Department of Psychology, Yale University.
Psychol Sci. 2019 Aug;30(8):1195-1204. doi: 10.1177/0956797619856844. Epub 2019 Jul 10.
When evaluating information, we cannot always rely on what has been presented as truth: Different sources might disagree with each other, and sometimes there may be no underlying truth. Accordingly, we must use other cues to evaluate information-perhaps the most salient of which is consensus. But what counts as consensus? Do we attend only to surface-level indications of consensus, or do we also probe deeper and consider why sources agree? Four experiments demonstrated that individuals evaluate consensus only superficially: Participants were equally confident in conclusions drawn from a true consensus (derived from independent primary sources) and a false consensus (derived from only one primary source).

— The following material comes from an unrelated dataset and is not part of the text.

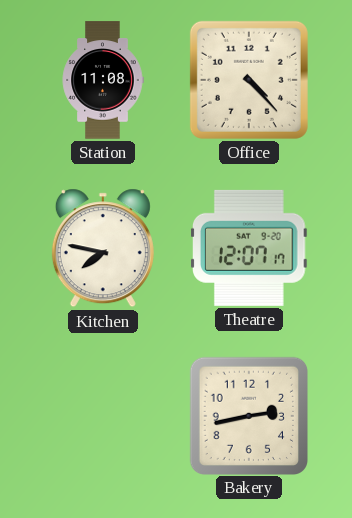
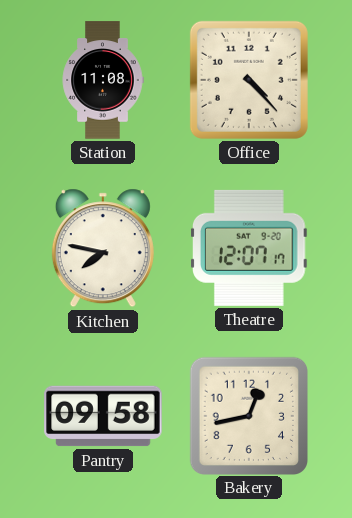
Pantry: none -> 09:58
Bakery: 2:43 -> 12:43
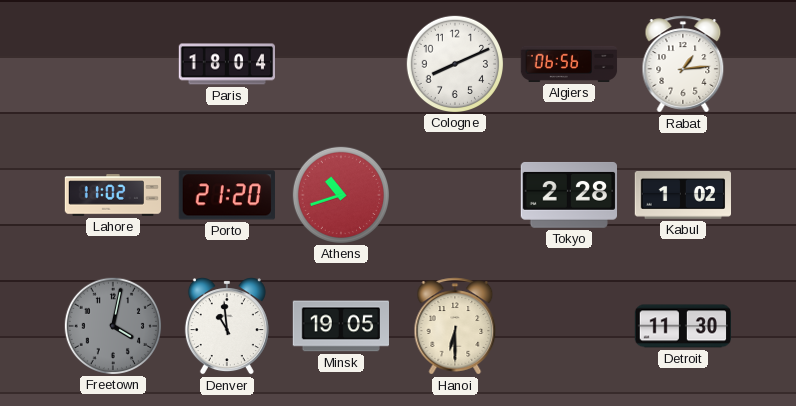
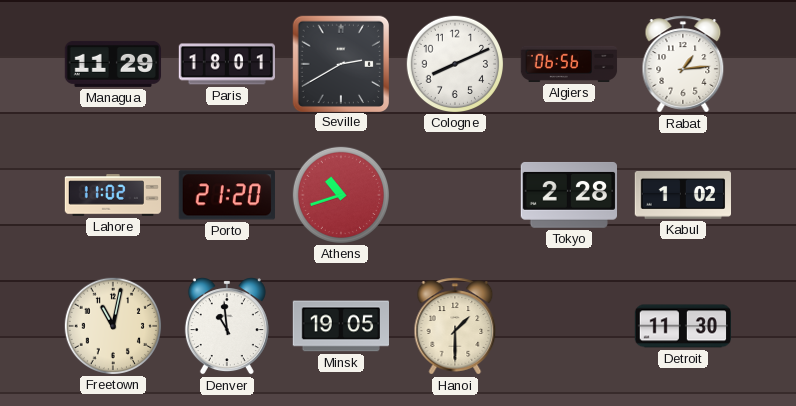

This phenomenon was robust, occurring even immediately after participants explicitly stated that a true consensus was more believable than a false consensus. This illusion of consensus reveals a powerful means by which misinformation may spread.
在评估信息时,我们不能总是依赖于被呈现为事实的内容:不同的来源可能存在分歧,有时可能根本没有事实依据。因此,我们必须使用其他线索来评估信息——其中最突出的可能是共识。但是,什么才算是共识呢?我们是否只关注共识的表面迹象,还是也会深入探究并考虑来源为何达成一致?四项实验表明,个体仅对共识进行表面评估:参与者对从真正的共识(源自独立的原始资料)和虚假共识(仅源自一个原始资料)得出的结论同样有信心。这种现象非常稳健,即使在参与者明确表示真实共识比虚假共识更可信之后,仍然存在。这种共识的错觉揭示了错误信息传播的一种强大手段。